------ Supplied entries

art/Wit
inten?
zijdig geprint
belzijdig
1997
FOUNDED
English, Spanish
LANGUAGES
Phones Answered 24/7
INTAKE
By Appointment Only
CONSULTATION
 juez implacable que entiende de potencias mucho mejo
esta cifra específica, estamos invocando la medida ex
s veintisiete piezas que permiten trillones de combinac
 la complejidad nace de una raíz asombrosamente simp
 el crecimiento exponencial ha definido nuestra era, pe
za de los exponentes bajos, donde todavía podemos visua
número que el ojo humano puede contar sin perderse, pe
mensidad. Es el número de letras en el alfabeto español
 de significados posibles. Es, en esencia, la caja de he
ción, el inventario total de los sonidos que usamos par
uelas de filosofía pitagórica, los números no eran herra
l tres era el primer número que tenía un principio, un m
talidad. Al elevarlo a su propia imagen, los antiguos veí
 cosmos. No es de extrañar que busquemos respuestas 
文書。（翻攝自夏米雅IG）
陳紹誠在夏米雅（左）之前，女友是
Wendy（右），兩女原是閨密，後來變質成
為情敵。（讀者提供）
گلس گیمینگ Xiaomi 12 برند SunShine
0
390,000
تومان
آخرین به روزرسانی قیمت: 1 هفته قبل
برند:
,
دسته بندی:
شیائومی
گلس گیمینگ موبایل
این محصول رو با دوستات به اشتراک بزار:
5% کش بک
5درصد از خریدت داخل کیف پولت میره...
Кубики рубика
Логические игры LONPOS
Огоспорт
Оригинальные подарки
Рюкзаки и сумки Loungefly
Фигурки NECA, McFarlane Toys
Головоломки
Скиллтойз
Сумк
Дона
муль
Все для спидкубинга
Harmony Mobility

------------

## Work required:
Render every line of text from all the entries as a Markdown table with the columns Row and Text, numbering the rows in order and omitting blank lines.

## Solution for this problem:
| Row | Text |
|---|---|
| 1 | art/Wit |
| 2 | inten? |
| 3 | zijdig geprint |
| 4 | belzijdig |
| 5 | 1997 |
| 6 | FOUNDED |
| 7 | English, Spanish |
| 8 | LANGUAGES |
| 9 | Phones Answered 24/7 |
| 10 | INTAKE |
| 11 | By Appointment Only |
| 12 | CONSULTATION |
| 13 |  juez implacable que entiende de potencias mucho mejo |
| 14 | esta cifra específica, estamos invocando la medida ex |
| 15 | s veintisiete piezas que permiten trillones de combinac |
| 16 |  la complejidad nace de una raíz asombrosamente simp |
| 17 |  el crecimiento exponencial ha definido nuestra era, pe |
| 18 | za de los exponentes bajos, donde todavía podemos visua |
| 19 | número que el ojo humano puede contar sin perderse, pe |
| 20 | mensidad. Es el número de letras en el alfabeto español |
| 21 |  de significados posibles. Es, en esencia, la caja de he |
| 22 | ción, el inventario total de los sonidos que usamos par |
| 23 | uelas de filosofía pitagórica, los números no eran herra |
| 24 | l tres era el primer número que tenía un principio, un m |
| 25 | talidad. Al elevarlo a su propia imagen, los antiguos veí |
| 26 |  cosmos. No es de extrañar que busquemos respuestas  |
| 27 | 文書。（翻攝自夏米雅IG） |
| 28 | 陳紹誠在夏米雅（左）之前，女友是 |
| 29 | Wendy（右），兩女原是閨密，後來變質成 |
| 30 | 為情敵。（讀者提供） |
| 31 | گلس گیمینگ Xiaomi 12 برند SunShine |
| 32 | 0 |
| 33 | 390,000 |
| 34 | تومان |
| 35 | آخرین به روزرسانی قیمت: 1 هفته قبل |
| 36 | برند: |
| 37 | , |
| 38 | دسته بندی: |
| 39 | شیائومی |
| 40 | گلس گیمینگ موبایل |
| 41 | این محصول رو با دوستات به اشتراک بزار: |
| 42 | 5% کش بک |
| 43 | 5درصد از خریدت داخل کیف پولت میره... |
| 44 | Кубики рубика |
| 45 | Логические игры LONPOS |
| 46 | Огоспорт |
| 47 | Оригинальные подарки |
| 48 | Рюкзаки и сумки Loungefly |
| 49 | Фигурки NECA, McFarlane Toys |
| 50 | Головоломки |
| 51 | Скиллтойз |
| 52 | Сумк |
| 53 | Дона |
| 54 | муль |
| 55 | Все для спидкубинга |
| 56 | Harmony Mobility |